**What you will do**
The reply must repeat each entry exactly and contain no pictures.

**Dataset entries**
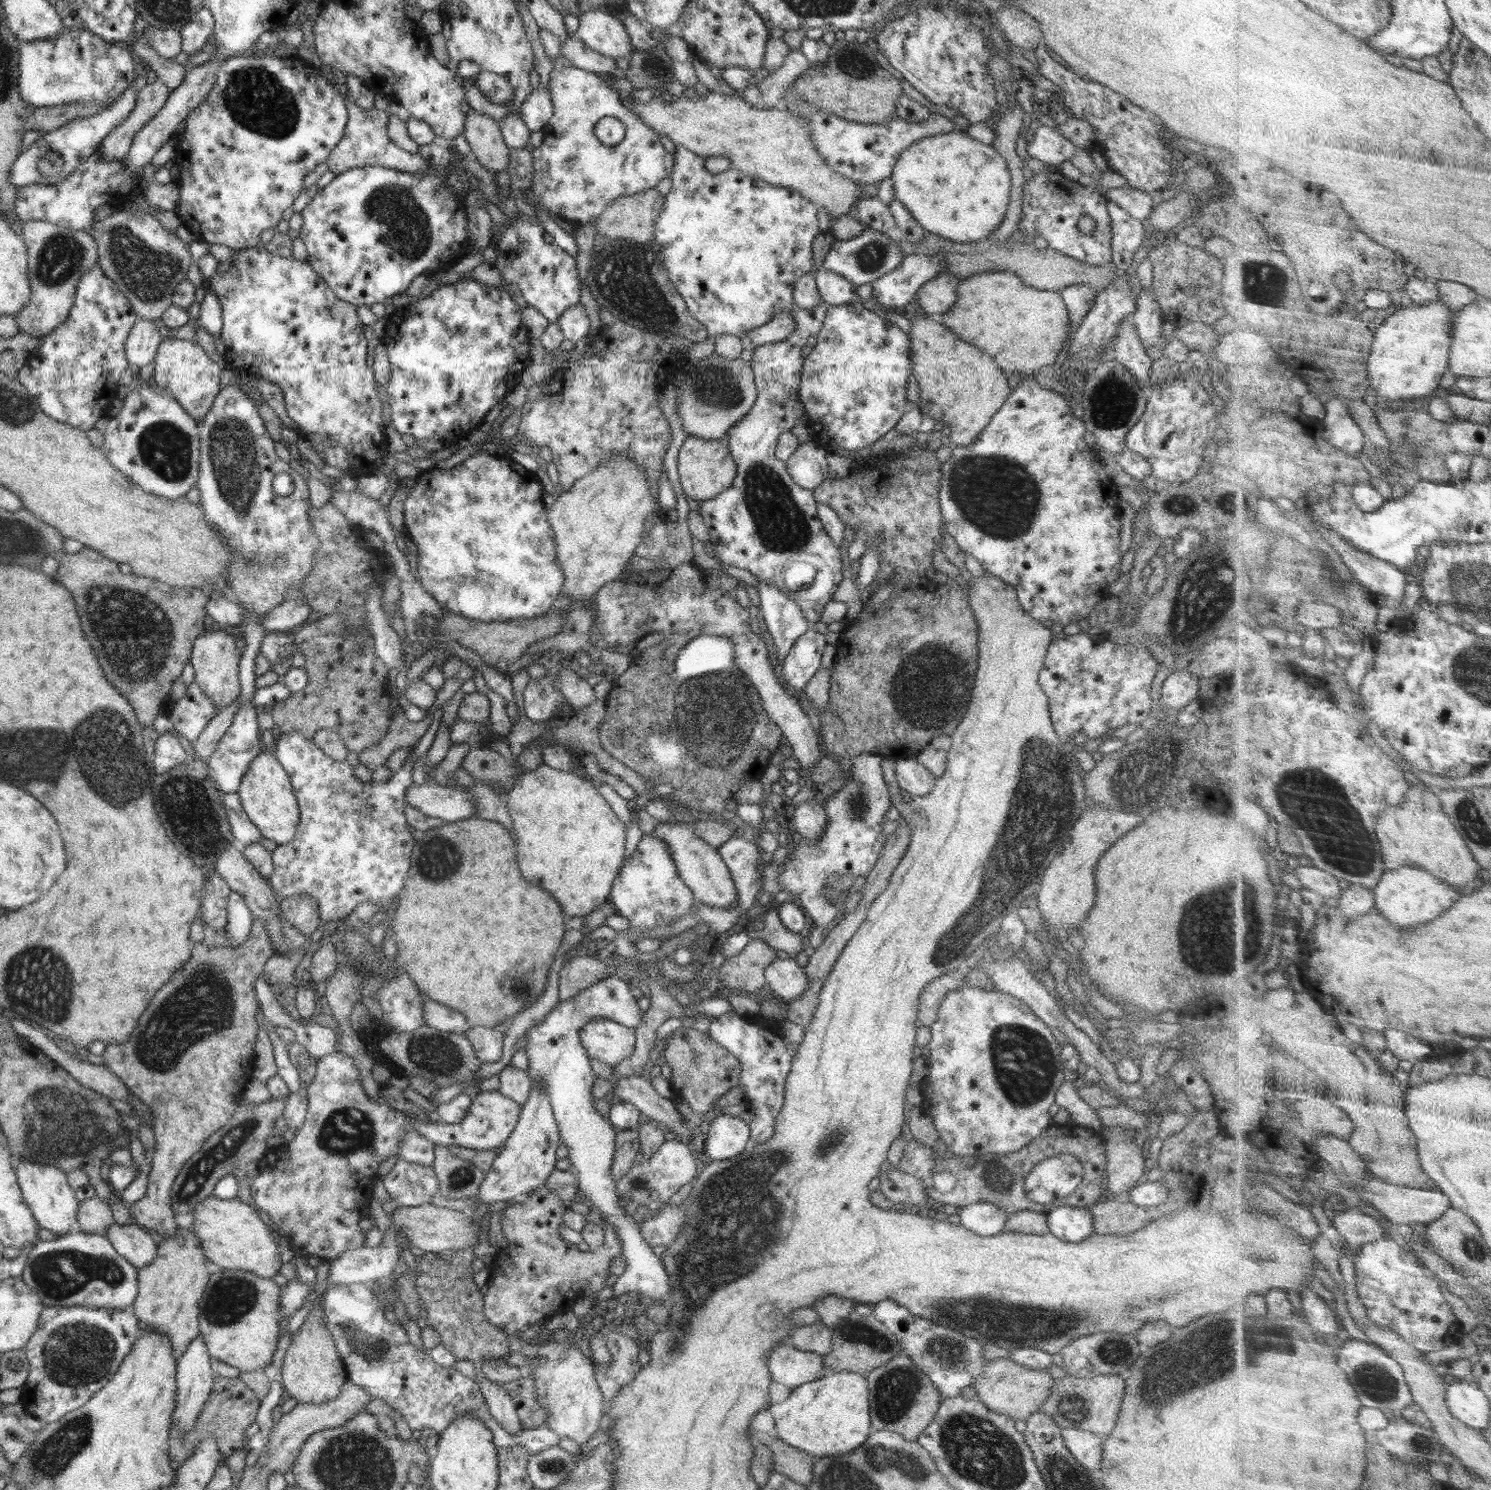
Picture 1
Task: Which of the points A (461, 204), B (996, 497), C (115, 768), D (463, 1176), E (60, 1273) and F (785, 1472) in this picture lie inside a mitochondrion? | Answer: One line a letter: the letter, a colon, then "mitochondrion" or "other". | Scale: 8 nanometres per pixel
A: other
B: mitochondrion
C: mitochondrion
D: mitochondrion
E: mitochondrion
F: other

**Task result**
Picture 1
Task: Which of the points A (461, 204), B (996, 497), C (115, 768), D (463, 1176), E (60, 1273) and F (785, 1472) in this picture lie inside a mitochondrion? | Answer: One line a letter: the letter, a colon, then "mitochondrion" or "other". | Scale: 8 nanometres per pixel
A: other
B: mitochondrion
C: mitochondrion
D: mitochondrion
E: mitochondrion
F: other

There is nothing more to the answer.